=== WHAT YOU WILL DO ===
**a.** In the excerpted text, who hand-drew the final version of the mascot?
**b.** Reproduce the excerpted text from "We started with" to "a distinct personality.".

Choose single layer, multiple layers, or full frame. Optional context field for extra details.

Plugin generates three aligned options, each with a short rationale explaining why (e.g. "uses official term X", "simplified for low‑literacy"). Designers can Apply one, Regenerate for new options, or Apply All.

We started with AI exploration using Nano Banana Pro to sketch mascot concepts quickly.

Black-and-white sketch illustrations of a pencil mascot in four action poses: running with a cape, sprinting forward, casting a magical effect, and standing confidently while holding a pencil.

Then worked with illustrator Adriansyah Mursalin to hand-draw the final version. We loved the cheeky expression and relaxed vibe.

Black-and-white sketch illustrations of a pencil mascot in four action poses: running with a cape, sprinting forward, casting a magical effect, and standing confidently while holding a pencil.

The mascot appears on lock screen, onboarding, and success states—keeping core screens clean while giving Pensil Ajaib a distinct personality.

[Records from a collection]
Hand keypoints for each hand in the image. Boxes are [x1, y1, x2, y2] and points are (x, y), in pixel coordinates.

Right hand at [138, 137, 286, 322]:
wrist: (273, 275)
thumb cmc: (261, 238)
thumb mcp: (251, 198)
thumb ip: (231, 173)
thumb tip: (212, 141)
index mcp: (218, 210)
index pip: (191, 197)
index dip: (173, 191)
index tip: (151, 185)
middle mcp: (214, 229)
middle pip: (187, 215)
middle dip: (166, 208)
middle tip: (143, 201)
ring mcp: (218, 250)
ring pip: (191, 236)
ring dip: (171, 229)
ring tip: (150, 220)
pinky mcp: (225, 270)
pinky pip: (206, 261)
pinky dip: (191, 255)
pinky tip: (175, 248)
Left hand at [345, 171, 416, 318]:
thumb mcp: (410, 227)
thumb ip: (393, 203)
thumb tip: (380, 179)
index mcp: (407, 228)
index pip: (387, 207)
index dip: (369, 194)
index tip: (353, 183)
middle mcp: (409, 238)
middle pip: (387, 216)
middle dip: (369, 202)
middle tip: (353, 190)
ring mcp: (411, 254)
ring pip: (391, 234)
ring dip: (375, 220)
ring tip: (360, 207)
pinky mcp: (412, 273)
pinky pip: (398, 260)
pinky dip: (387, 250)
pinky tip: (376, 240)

=== WRITTEN RESPONSES ===
**a.** Illustrator Adriansyah Mursalin.

**b.**
We started with AI exploration using Nano Banana Pro to sketch mascot concepts quickly.

Black-and-white sketch illustrations of a pencil mascot in four action poses: running with a cape, sprinting forward, casting a magical effect, and standing confidently while holding a pencil.

Then worked with illustrator Adriansyah Mursalin to hand-draw the final version. We loved the cheeky expression and relaxed vibe.

Black-and-white sketch illustrations of a pencil mascot in four action poses: running with a cape, sprinting forward, casting a magical effect, and standing confidently while holding a pencil.

The mascot appears on lock screen, onboarding, and success states—keeping core screens clean while giving Pensil Ajaib a distinct personality.